*** Supplied information Section Begins ***

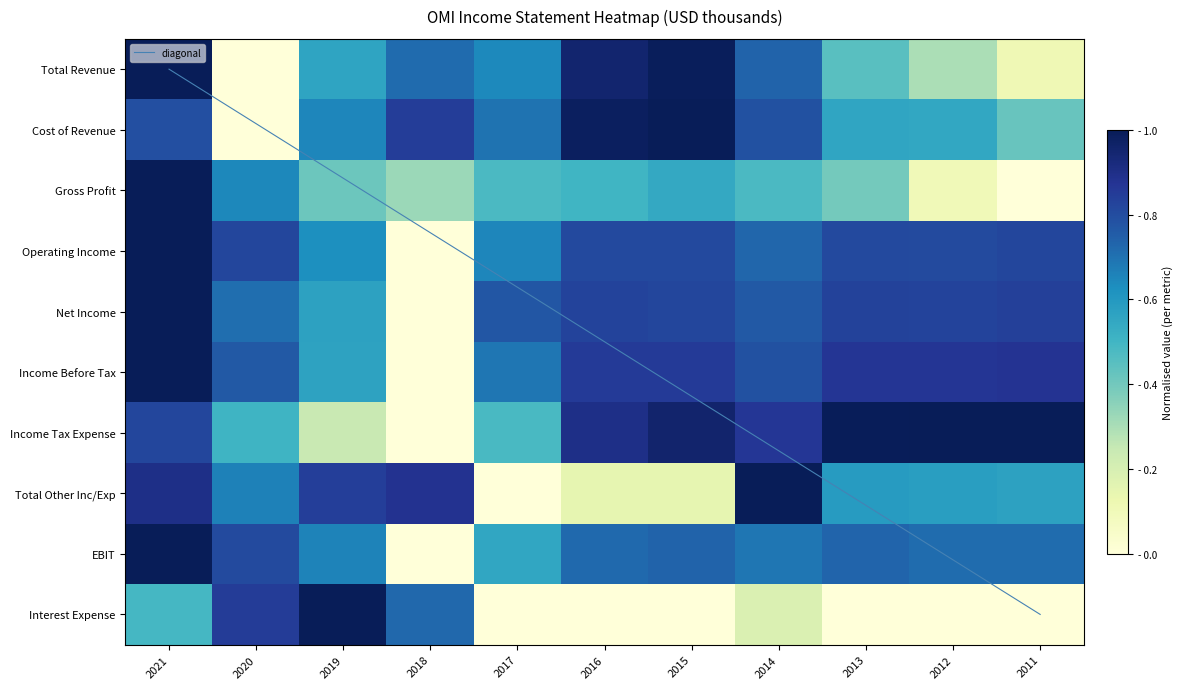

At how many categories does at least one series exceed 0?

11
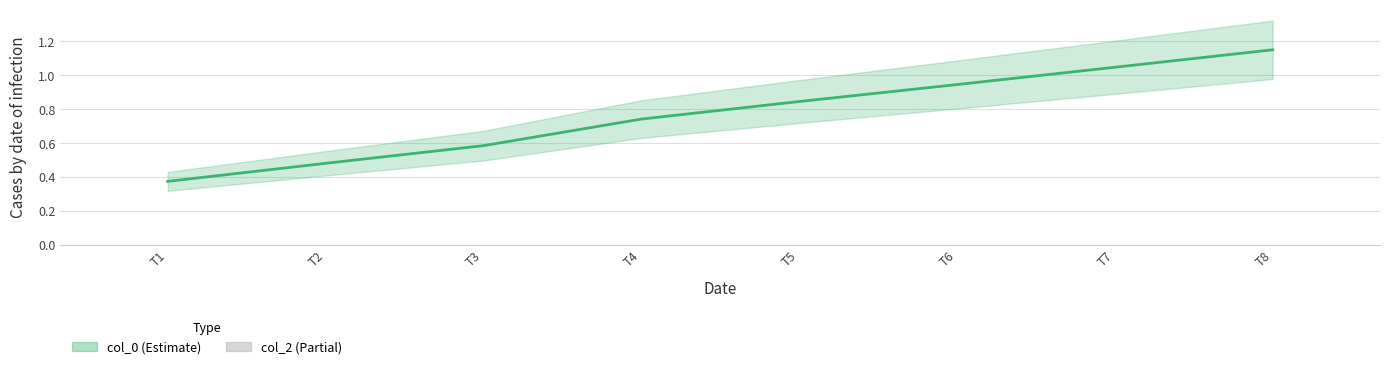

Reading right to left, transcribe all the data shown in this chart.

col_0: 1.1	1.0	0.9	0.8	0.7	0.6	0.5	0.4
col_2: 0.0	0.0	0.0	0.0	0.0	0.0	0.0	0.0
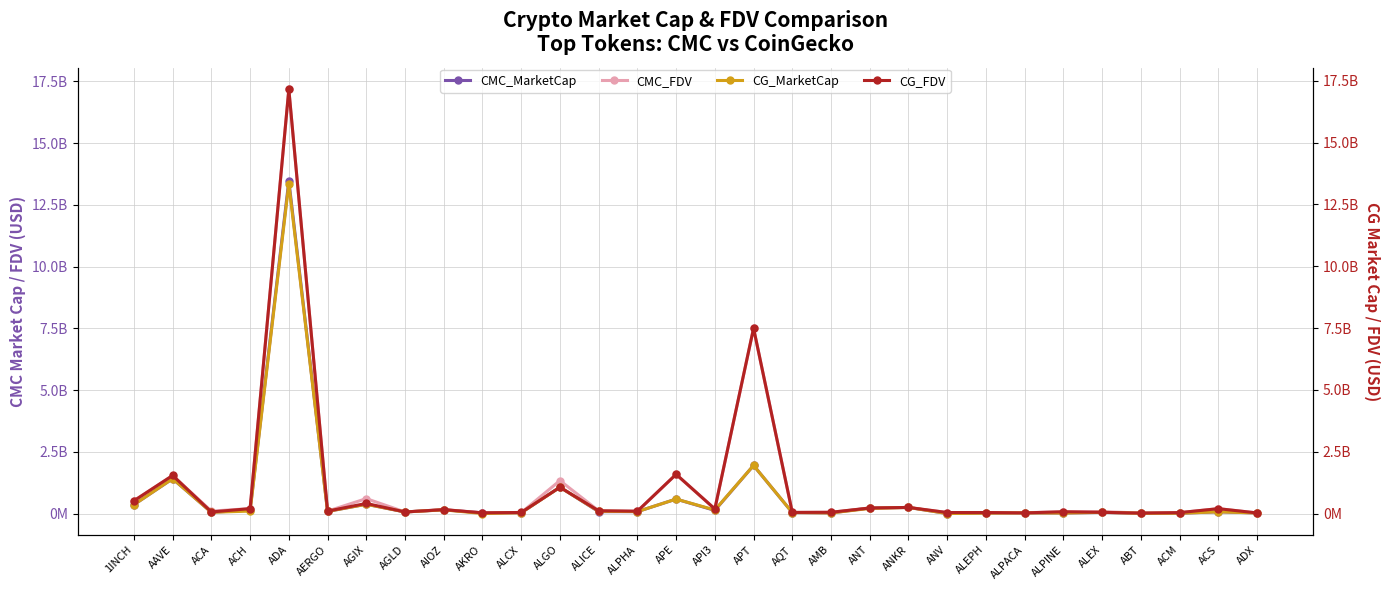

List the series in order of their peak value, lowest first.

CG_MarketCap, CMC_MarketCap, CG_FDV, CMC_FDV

*** Supplied information Section Ends ***

= Work request =
Copy out all of the lines above word for word, omitting the pictures.

= Answer space =
At how many categories does at least one series exceed 0?

11

Reading right to left, transcribe all the data shown in this chart.

col_0: 1.1	1.0	0.9	0.8	0.7	0.6	0.5	0.4
col_2: 0.0	0.0	0.0	0.0	0.0	0.0	0.0	0.0

List the series in order of their peak value, lowest first.

CG_MarketCap, CMC_MarketCap, CG_FDV, CMC_FDV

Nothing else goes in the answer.